秋の季節感を磨かれた美意識と共に。「小倉淳史 九寸名古屋帯~つゆ芝に楓・イチョウ 辻が花~」
四季折々の美意識を、
自身の個性と共に身に纏う事が叶う、着物の美しさと魅力。
深まる秋の頃は、色も景色も日一日と様変わりしていき、
その楽しみも一際の事と思います。
そんな彩り鮮やかな季節に、
私が愛してやまない作家の帯が入荷しました。
小倉淳史 九寸名古屋帯 「つゆ芝に楓・イチョウ 辻が花」
このコラムでも度々登場をし、その度に私の想いを文字にしていますが、
洗練された美意識と感性を持ち、伝統に最大限の敬意を払い古典的なものに即しながらも、
とてもモダンな色彩感覚で心を掴んで止まない染色家、小倉淳史先生の作品です。
今までも、帯から訪問着など、色々とご紹介をししてきました。
詳しくはこちら
《完売御礼》九寸名古屋帯「菊に小菱散らし 辻が花」→美意識の極みの世界を。
訪問着「流水取りに兎・葵・露芝 辻が花」→一色に作り手の心を感じる。
小倉先生の経歴や、氏に対しての私の想いなどは、
↑の過去のコラムをご覧頂くとして、
今日ご紹介する一品は、
8月頃に小倉先生の作品を一手に扱う懇意の問屋さんから、
「美濃幸さん、秋に最適でお好みの品が上がりました。
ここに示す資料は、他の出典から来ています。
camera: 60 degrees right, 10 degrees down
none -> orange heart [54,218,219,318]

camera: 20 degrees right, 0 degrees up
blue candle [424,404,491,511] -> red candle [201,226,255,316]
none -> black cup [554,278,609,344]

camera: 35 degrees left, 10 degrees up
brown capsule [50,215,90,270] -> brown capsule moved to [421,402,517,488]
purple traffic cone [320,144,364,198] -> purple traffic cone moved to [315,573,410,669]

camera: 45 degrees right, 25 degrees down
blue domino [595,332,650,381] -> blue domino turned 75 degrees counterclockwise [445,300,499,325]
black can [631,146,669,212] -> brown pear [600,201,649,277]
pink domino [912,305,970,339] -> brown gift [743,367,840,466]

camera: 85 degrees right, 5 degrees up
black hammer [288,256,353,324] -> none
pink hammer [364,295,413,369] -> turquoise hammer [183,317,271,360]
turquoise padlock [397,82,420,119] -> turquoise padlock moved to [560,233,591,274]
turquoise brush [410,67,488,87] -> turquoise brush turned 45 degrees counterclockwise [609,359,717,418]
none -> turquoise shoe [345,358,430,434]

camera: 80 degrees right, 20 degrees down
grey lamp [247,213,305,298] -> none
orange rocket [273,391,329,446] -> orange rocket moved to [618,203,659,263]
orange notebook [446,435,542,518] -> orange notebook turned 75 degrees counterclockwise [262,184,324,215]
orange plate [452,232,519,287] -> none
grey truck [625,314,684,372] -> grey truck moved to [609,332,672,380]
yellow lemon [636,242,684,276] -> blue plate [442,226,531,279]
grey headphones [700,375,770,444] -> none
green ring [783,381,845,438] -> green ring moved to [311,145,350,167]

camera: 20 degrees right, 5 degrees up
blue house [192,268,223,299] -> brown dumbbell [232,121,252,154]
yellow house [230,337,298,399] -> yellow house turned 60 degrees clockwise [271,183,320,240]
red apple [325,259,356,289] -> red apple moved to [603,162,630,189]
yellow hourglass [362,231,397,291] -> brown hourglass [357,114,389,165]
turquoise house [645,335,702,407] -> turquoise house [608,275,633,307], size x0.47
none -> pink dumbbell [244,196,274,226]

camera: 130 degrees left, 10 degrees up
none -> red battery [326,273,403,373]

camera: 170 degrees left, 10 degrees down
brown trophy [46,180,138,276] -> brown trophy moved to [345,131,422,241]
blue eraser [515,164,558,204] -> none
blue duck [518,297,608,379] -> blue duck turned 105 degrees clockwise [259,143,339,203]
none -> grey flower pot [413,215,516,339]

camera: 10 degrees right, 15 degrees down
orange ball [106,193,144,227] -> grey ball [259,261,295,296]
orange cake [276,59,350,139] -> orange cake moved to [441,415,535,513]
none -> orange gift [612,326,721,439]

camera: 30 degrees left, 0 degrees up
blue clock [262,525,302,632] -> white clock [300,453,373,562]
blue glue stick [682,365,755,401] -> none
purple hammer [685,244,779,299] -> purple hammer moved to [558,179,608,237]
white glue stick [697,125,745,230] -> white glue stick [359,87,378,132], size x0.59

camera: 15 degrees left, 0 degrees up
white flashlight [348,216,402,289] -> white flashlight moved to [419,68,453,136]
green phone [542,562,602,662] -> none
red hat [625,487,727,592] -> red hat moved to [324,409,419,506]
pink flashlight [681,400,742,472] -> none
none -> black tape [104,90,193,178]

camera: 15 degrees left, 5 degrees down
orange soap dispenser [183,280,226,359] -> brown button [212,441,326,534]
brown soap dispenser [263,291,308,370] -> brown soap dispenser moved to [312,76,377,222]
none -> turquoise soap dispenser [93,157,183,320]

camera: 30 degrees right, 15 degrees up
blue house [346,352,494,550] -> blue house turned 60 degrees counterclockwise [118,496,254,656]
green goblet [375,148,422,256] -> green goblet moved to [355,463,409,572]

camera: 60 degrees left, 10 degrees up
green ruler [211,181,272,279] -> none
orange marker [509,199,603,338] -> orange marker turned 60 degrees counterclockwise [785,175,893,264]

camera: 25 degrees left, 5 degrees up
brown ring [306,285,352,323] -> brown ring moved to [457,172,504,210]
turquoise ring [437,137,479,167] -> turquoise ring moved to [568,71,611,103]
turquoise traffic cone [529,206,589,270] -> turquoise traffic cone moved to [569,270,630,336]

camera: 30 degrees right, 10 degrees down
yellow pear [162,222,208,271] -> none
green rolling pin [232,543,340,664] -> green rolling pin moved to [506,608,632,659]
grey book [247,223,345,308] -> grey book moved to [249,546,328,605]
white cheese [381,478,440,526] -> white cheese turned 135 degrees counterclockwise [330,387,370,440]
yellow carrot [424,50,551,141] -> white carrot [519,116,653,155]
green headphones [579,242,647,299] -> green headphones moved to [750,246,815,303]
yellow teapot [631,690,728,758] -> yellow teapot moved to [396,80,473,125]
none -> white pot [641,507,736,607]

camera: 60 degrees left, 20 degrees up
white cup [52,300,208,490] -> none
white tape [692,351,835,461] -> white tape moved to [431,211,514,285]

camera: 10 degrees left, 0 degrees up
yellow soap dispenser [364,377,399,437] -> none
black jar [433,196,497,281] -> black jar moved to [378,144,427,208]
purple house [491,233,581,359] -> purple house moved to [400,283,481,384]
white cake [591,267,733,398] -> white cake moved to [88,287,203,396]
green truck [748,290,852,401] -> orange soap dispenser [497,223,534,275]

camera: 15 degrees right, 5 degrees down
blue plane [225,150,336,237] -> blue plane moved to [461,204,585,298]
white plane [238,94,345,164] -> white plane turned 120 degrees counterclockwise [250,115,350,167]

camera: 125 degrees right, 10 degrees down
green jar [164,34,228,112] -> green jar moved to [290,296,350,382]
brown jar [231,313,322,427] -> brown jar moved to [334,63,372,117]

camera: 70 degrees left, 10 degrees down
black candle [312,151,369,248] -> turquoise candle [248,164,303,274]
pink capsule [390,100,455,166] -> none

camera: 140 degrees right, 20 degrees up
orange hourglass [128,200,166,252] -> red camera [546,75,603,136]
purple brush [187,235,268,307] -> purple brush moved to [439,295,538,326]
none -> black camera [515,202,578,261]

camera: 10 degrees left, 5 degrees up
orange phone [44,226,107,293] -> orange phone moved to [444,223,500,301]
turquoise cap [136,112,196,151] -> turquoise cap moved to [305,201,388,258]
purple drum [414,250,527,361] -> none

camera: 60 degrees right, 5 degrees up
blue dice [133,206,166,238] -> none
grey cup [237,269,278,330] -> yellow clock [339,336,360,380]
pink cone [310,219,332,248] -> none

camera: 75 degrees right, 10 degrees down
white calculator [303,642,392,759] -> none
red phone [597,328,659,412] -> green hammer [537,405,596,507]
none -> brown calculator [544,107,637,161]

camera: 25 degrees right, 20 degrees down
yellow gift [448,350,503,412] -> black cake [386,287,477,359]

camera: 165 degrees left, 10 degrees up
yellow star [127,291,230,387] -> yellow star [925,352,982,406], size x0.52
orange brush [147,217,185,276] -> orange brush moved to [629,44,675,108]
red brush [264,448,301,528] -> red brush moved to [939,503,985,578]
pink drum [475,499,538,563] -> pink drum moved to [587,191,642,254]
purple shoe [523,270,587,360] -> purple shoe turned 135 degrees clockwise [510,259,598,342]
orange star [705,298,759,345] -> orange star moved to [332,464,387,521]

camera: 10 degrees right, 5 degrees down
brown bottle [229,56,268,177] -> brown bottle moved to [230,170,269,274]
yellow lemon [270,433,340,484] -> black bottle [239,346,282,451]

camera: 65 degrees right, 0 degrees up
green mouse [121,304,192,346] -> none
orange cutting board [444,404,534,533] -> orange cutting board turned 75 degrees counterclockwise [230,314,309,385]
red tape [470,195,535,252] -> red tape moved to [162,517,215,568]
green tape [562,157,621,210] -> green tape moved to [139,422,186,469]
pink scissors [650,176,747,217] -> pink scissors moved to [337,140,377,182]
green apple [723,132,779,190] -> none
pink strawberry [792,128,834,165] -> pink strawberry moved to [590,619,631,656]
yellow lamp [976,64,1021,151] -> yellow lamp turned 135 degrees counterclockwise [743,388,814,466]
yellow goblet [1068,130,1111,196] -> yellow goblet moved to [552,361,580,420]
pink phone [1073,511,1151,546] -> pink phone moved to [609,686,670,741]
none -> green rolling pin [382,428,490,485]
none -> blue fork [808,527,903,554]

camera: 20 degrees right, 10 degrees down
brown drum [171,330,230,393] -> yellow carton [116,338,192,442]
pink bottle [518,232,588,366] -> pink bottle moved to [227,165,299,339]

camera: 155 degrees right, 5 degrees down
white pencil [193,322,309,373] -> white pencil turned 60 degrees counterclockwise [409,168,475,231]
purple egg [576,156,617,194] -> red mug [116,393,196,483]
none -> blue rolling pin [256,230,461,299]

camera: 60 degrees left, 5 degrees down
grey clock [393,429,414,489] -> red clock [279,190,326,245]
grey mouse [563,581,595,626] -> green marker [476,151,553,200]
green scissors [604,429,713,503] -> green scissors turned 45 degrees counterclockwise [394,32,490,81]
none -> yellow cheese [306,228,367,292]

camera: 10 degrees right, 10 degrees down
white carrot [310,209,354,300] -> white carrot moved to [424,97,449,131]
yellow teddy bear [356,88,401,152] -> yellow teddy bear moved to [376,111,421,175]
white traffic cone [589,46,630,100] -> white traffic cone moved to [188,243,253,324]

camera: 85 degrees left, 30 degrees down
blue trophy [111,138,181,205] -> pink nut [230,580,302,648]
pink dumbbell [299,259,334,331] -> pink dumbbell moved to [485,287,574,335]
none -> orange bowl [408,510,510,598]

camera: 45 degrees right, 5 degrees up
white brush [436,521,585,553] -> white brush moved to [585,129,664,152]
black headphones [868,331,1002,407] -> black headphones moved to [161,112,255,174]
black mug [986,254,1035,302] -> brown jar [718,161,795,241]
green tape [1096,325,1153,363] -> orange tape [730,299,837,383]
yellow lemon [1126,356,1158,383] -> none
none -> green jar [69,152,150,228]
」
とのお声を掛けて頂き、一目見て仕入れをしました、
小倉先生の作品では毎回同じ、二つ返事での仲間入りとなった一品です。
露芝の流れの中に、楓・銀杏といった秋を感じさせる柄を一針一針ごと絞っては柄を施し、
また銀杏の一部はカチン染で繊細な柄表現がなされ、小倉辻が花の世界観が広がります。
辻が花とは、
室町時代中期~江戸時代初期の間に制作をされた染物(小袖)のことで、
本来は技法というよりは、呼称に近かったのではと思われます。
まだ友禅技法が確立する前、
柄を成し、色を染め分ける染色技法は絞り染が最たるもので、
より繊細な輪郭や、細やかな色の表現が成されたものが、
その時代の権力者、戦国武将たちの心を掴んだのではないでしょうか。
その後の辻が花は、徳川家康の死去と共に表舞台から姿を消したのですが、
京都で130年以上も続く染色家、小倉家の四代目当主である小倉健亮氏の下で大華を成され、
その子である、小倉淳史氏へとその技術と美意識は受け継がれてきました。
小倉淳史氏が手掛ける一品は、着手を美しくする事に心血が注がれ、
決して作り手だけの技法や技巧に走らず、着手あってこそ想いが宿っています。
それと共に、これも何度も書いていますが、
私がいつも一品に向き合い想う事は、選び抜かれた色の素晴らしさ。
伝統的なものを大切にしつつも、
現代の女性、感性を磨かれた方の心を掴んで止まないものが、
そこにあります。
こちらは前腹の様子。
日本の四季に想いを馳せ、日本の色に敬意を払い、
その感性に共感する全世界の女性の心をいつの時代も掴んで止まない、
小倉淳史氏の感性と、色の世界観。
一本の帯を通して、そんな一人の染織家の美意識を感じ、
共感して頂ける方を作る事が出来れば、着物屋として何よりの事だと思います。